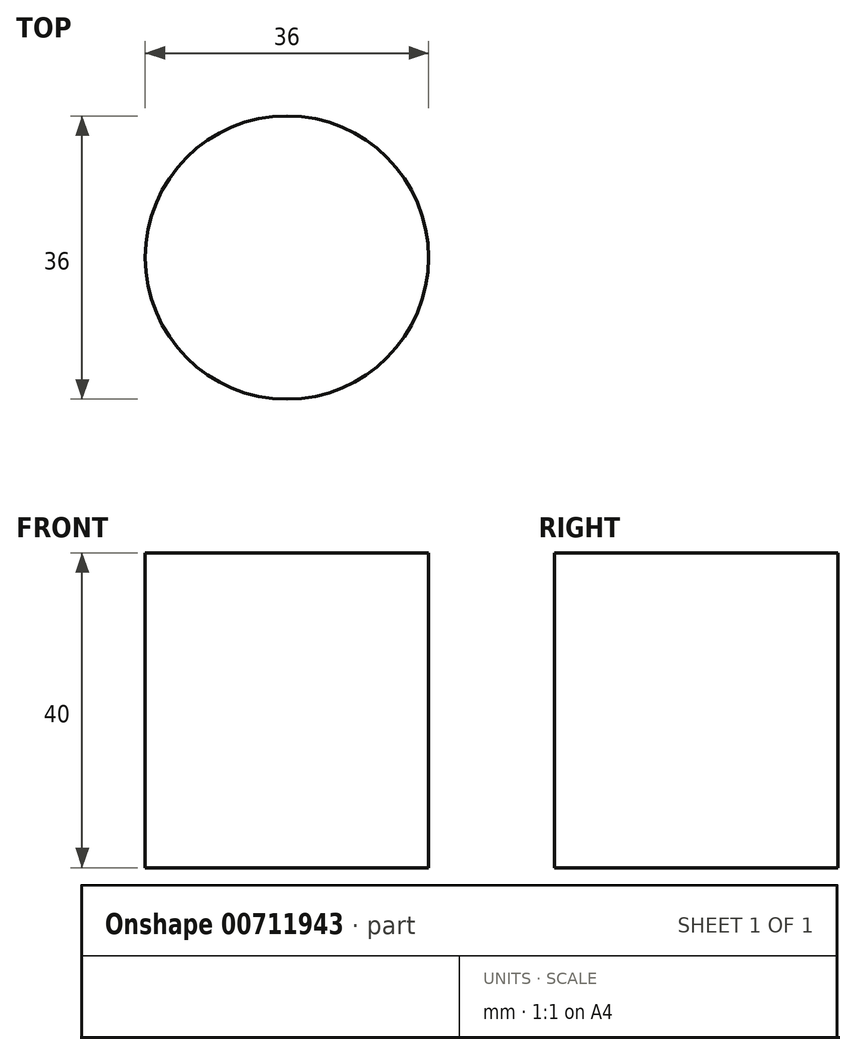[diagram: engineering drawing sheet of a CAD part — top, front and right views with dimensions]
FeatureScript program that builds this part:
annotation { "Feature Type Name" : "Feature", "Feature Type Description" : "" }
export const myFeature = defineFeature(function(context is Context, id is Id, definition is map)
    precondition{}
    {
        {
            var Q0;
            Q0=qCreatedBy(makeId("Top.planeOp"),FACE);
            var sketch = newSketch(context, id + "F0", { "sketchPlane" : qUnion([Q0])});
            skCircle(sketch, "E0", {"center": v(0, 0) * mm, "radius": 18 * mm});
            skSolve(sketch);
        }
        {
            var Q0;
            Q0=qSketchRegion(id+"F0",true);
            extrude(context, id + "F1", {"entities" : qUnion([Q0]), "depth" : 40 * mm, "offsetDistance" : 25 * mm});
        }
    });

* * * * * * * * *

§ **Directive**:
Write out the lines again with "program" swapped for "script" and nothing else altered. Leave the pictures out.

§ **Output of the task**:
[diagram: engineering drawing sheet of a CAD part — top, front and right views with dimensions]
FeatureScript script that builds this part:
annotation { "Feature Type Name" : "Feature", "Feature Type Description" : "" }
export const myFeature = defineFeature(function(context is Context, id is Id, definition is map)
    precondition{}
    {
        {
            var Q0;
            Q0=qCreatedBy(makeId("Top.planeOp"),FACE);
            var sketch = newSketch(context, id + "F0", { "sketchPlane" : qUnion([Q0])});
            skCircle(sketch, "E0", {"center": v(0, 0) * mm, "radius": 18 * mm});
            skSolve(sketch);
        }
        {
            var Q0;
            Q0=qSketchRegion(id+"F0",true);
            extrude(context, id + "F1", {"entities" : qUnion([Q0]), "depth" : 40 * mm, "offsetDistance" : 25 * mm});
        }
    });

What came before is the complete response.